__DIRECTIONS__
Every entry below should be transcribed exactly; pictures stay out of the copy.

(Saved data entries)
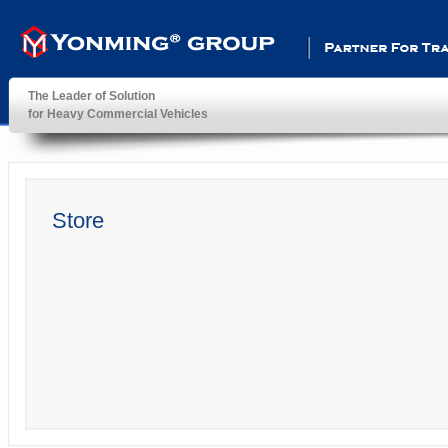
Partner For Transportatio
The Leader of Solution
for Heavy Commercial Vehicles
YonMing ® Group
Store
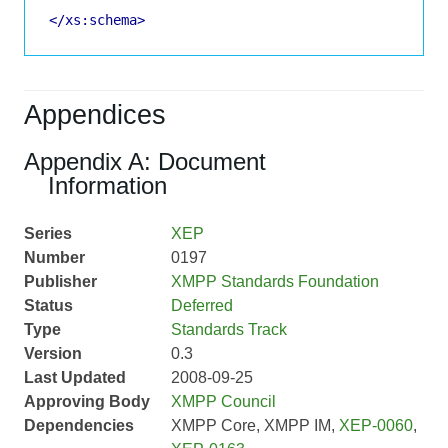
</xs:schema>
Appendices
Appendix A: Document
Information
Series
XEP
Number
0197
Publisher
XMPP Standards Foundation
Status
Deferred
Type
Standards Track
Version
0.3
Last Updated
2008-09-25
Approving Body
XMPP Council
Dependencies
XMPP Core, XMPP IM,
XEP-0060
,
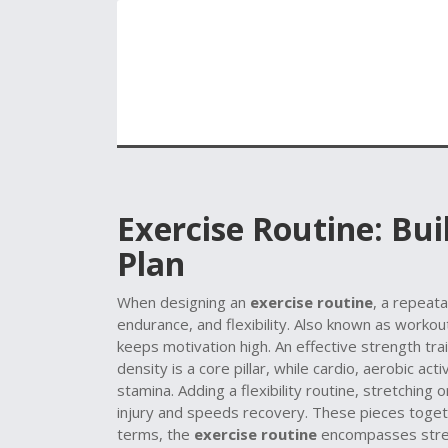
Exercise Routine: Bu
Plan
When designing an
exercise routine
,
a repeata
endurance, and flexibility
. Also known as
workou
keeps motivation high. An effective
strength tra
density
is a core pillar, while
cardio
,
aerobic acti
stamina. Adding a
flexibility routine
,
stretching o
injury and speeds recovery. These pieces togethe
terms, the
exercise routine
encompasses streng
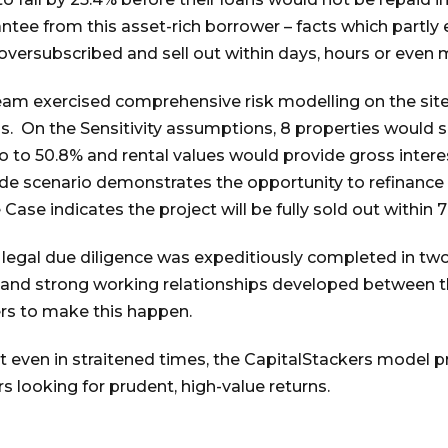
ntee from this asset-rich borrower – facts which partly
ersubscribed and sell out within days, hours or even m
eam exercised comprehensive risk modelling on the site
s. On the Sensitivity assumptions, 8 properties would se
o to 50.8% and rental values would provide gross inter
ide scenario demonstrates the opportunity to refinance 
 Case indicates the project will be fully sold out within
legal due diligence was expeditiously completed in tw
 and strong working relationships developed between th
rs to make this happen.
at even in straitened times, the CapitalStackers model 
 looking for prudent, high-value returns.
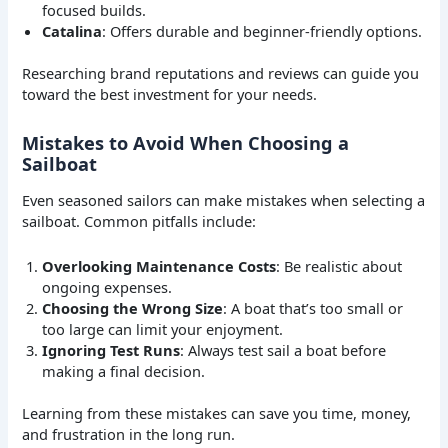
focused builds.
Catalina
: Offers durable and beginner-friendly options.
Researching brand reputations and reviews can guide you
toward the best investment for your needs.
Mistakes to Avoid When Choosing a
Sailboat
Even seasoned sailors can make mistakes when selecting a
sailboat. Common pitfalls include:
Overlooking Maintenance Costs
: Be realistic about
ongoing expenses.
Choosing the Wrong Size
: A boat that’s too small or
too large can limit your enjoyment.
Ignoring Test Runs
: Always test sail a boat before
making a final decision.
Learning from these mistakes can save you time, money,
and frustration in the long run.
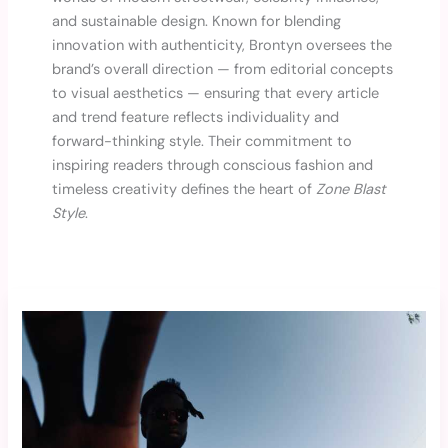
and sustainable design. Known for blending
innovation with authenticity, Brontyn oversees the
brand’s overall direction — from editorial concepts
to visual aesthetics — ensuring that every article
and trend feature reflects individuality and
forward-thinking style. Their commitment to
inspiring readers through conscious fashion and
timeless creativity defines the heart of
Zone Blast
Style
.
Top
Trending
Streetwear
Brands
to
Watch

__EXPECTED OUTPUT__
Partner For Transportatio
The Leader of Solution
for Heavy Commercial Vehicles
YonMing ® Group
Store
</xs:schema>
Appendices
Appendix A: Document
Information
Series
XEP
Number
0197
Publisher
XMPP Standards Foundation
Status
Deferred
Type
Standards Track
Version
0.3
Last Updated
2008-09-25
Approving Body
XMPP Council
Dependencies
XMPP Core, XMPP IM,
XEP-0060
,
Exercise Routine: Bu
Plan
When designing an
exercise routine
,
a repeata
endurance, and flexibility
. Also known as
workou
keeps motivation high. An effective
strength tra
density
is a core pillar, while
cardio
,
aerobic acti
stamina. Adding a
flexibility routine
,
stretching o
injury and speeds recovery. These pieces togethe
terms, the
exercise routine
encompasses streng
ntee from this asset-rich borrower – facts which partly
ersubscribed and sell out within days, hours or even m
eam exercised comprehensive risk modelling on the site
s. On the Sensitivity assumptions, 8 properties would se
o to 50.8% and rental values would provide gross inter
ide scenario demonstrates the opportunity to refinance 
 Case indicates the project will be fully sold out within
legal due diligence was expeditiously completed in tw
 and strong working relationships developed between th
rs to make this happen.
at even in straitened times, the CapitalStackers model 
 looking for prudent, high-value returns.
focused builds.
Catalina
: Offers durable and beginner-friendly options.
Researching brand reputations and reviews can guide you
toward the best investment for your needs.
Mistakes to Avoid When Choosing a
Sailboat
Even seasoned sailors can make mistakes when selecting a
sailboat. Common pitfalls include:
Overlooking Maintenance Costs
: Be realistic about
ongoing expenses.
Choosing the Wrong Size
: A boat that’s too small or
too large can limit your enjoyment.
Ignoring Test Runs
: Always test sail a boat before
making a final decision.
Learning from these mistakes can save you time, money,
and frustration in the long run.
and sustainable design. Known for blending
innovation with authenticity, Brontyn oversees the
brand’s overall direction — from editorial concepts
to visual aesthetics — ensuring that every article
and trend feature reflects individuality and
forward-thinking style. Their commitment to
inspiring readers through conscious fashion and
timeless creativity defines the heart of
Zone Blast
Style
.
Top
Trending
Streetwear
Brands
to
Watch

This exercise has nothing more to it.